The reduction of American international aid in recent times has prompted stronger efforts towards South-South cooperation initiatives. China, India and Gulf states have enlarged their development finance programs by offering alternative financial partnerships to Western donor funding. Although South-South partnerships create new funding options, they are not a panacea. The infrastructure investment spree conducted by China for example, created increasing debt problems for many of its receiving countries. The loss of Hambantota Port control by Sri Lanka stands out as an important warning to other nations. India develops its position as a development partner but lacks the financial capacity to dismantle Western aid programs with a similar magnitude14. The lesson is clear: Diversification represents the primary strategy for achieving economic stability rather than making simple changes between donors.

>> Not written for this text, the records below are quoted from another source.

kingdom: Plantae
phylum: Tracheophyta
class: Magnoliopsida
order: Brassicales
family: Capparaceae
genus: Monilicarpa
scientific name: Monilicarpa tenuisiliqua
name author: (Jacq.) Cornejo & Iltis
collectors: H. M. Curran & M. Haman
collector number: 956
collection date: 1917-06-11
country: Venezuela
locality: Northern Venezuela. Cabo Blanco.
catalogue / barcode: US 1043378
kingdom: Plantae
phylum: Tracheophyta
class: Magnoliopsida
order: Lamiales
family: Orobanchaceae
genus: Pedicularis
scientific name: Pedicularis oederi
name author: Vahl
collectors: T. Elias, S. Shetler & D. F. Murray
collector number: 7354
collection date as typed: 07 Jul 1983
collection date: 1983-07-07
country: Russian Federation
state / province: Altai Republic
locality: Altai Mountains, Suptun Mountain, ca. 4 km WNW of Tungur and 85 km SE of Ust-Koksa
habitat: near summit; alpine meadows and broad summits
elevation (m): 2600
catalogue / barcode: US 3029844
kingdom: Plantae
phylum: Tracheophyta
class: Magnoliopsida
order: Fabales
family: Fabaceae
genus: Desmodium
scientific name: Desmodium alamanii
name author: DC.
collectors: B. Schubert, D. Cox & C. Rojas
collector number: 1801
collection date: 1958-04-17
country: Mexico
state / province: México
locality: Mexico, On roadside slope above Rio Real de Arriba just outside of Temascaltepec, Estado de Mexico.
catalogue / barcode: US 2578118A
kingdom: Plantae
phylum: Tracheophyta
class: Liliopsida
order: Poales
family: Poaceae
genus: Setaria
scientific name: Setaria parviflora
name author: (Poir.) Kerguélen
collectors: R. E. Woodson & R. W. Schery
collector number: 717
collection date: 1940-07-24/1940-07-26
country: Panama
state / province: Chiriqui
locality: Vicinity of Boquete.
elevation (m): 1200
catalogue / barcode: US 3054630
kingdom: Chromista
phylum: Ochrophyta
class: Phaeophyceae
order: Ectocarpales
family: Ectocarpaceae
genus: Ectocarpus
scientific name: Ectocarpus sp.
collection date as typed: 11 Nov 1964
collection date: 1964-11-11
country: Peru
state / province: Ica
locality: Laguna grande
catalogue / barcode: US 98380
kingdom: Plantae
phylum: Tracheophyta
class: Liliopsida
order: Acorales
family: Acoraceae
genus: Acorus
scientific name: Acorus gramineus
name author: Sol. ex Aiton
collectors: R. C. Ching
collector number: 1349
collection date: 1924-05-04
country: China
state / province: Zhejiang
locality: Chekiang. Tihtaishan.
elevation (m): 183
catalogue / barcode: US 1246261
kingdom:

The Trump aid cuts are an undeniable crisis for many. Nonetheless, these times represents a critical turning point. Governments which use this disruptive period as a driver for restructuring their systems about tax collection, regional trade and diversification, will convert short-term pain into long-term gain and lasting prosperity. None of this will be easy. A successful transition out of aid dependency depends on political determination and economic planning together with readiness to make very tough policy decisions. Evidence through previous achievements demonstrates these objectives can be achieved.
For the Global South, the concern should not be with surviving this latest aid shock only as it was before, it should be that when the next crisis comes, whether triggered by a Western political shift, a financial downturn, or another pandemic, it will not be left scrambling for survival. With the world becoming more and more uncertain, self-reliance is no longer a future aspiration. It is an immediate necessity! Will the Global South Countries utilize this situation for long-term economic sustainability or will they continue to remain dependent on future aid crises?